What to do:
Answer each question about the passage on keeping passion alive in a relationship, using only what it states.
1. Besides talking more, what does the passage say you must be willing to do as your relationship goes through change?
2. What example sentence does the passage offer for starting a conversation when talking is difficult?
3. What does the passage say the Bible teaches about quarrels?

Reading passage:
+++

In the early days of a relationship, sex is fun and discovery. You have boundless energy and you are young. But as your relationship develops and you perhaps have children, the demands of life can mean that your sex life suffers or is neglected.
This is a natural response to getting busier and older, and doesn’t mean you can’t still have a fulfilling and desirable sex life. It does however mean that you need to talk more and be willing to adjust your expectation knowing that your relationship is going through change.
Like any other part of your relationship, your sex life needs care and attention if you want to keep it in good condition. So here are some tips to keep the passion alive in your relationship:
Talk and listen to each other
If you don’t talk about it, the silence can create a distance between you. You have to talk to each other about how you’re feeling. You probably talk about other important parts of your life, such as career choices and your child’s school, but sex is equally important.
If you find it difficult to talk, just start by saying how you feel and asking how your partner feels. For example, "I get the feeling you don't want to make love to me these days, and I wondered how you feel about that". Then listen attentively to what your partner says.
Reassure your partner that you love him/her and enjoy being close to him/her. Your desire for sex might not be as frequent, but that doesn’t mean your desire to be with them has dwindled.
Don’t let your conflicts fester
The Bible teaches us to find ways of resolving our quarrels before the Sun goes down. That’s because conflict is like a cancer. It eats away at your soul and turns the one you love into the enemy. Intimacy and sex always suffer when conflict is allowed to fester.

+++

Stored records

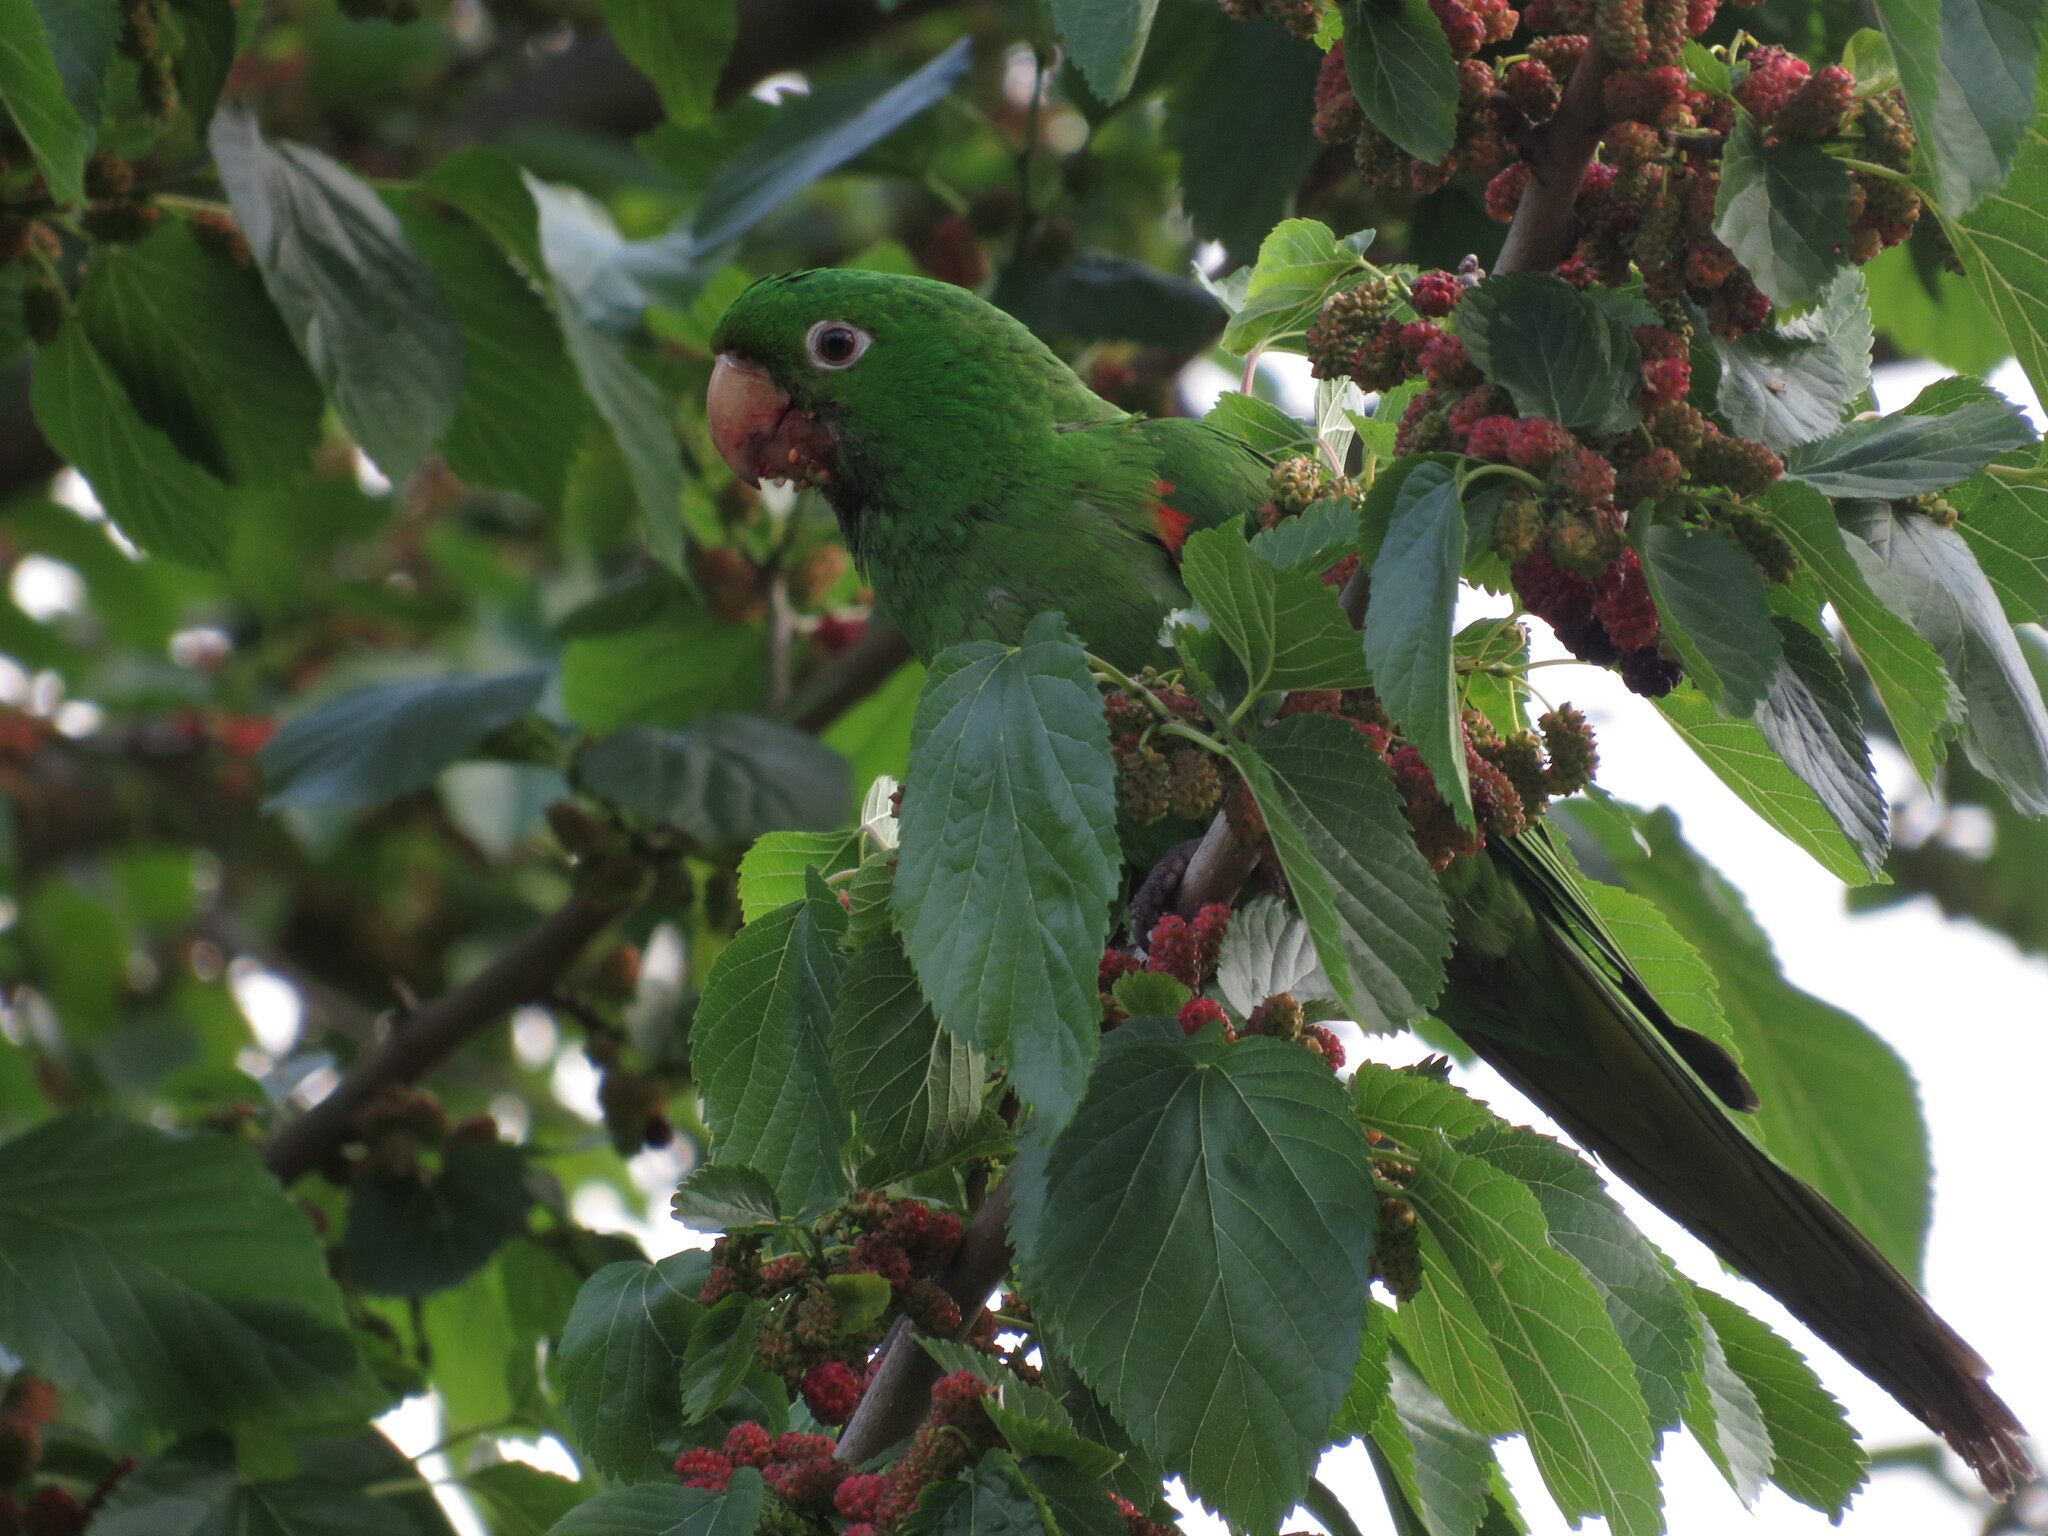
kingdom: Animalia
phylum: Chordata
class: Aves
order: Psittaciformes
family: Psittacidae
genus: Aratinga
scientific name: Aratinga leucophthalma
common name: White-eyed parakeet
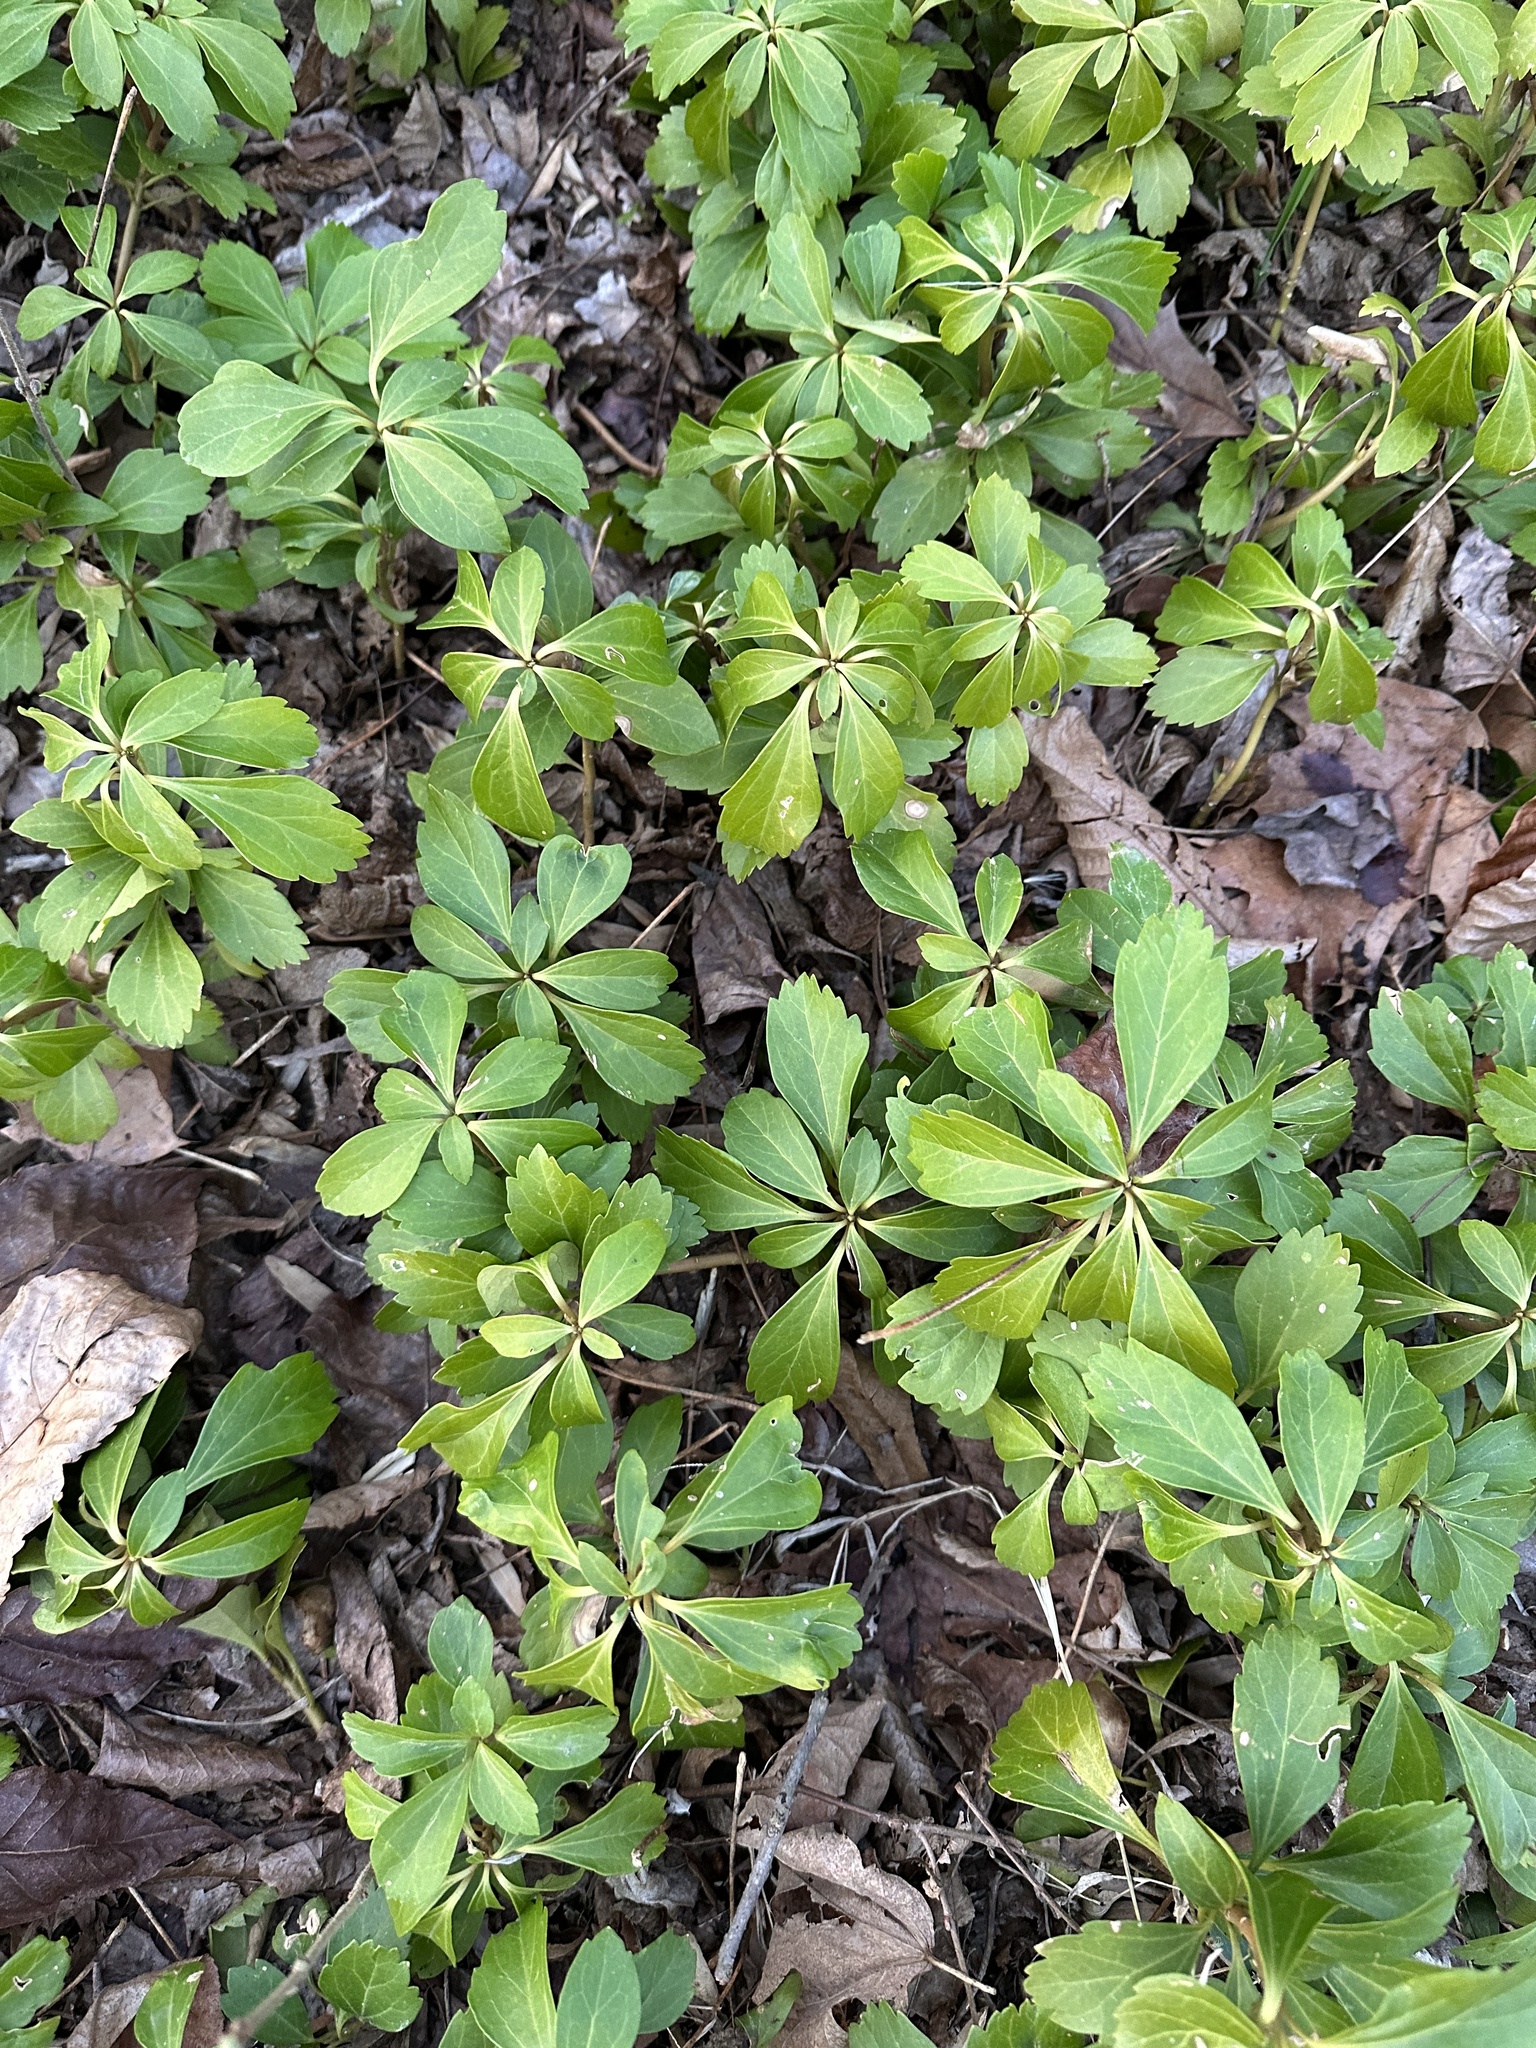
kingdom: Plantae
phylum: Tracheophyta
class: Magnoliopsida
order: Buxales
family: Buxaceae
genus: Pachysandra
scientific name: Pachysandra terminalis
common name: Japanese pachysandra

+++

Answer to the exercise:
1. Adjust your expectation.
2. "I get the feeling you don't want to make love to me these days, and I wondered how you feel about that."
3. It teaches us to find ways of resolving our quarrels before the Sun goes down.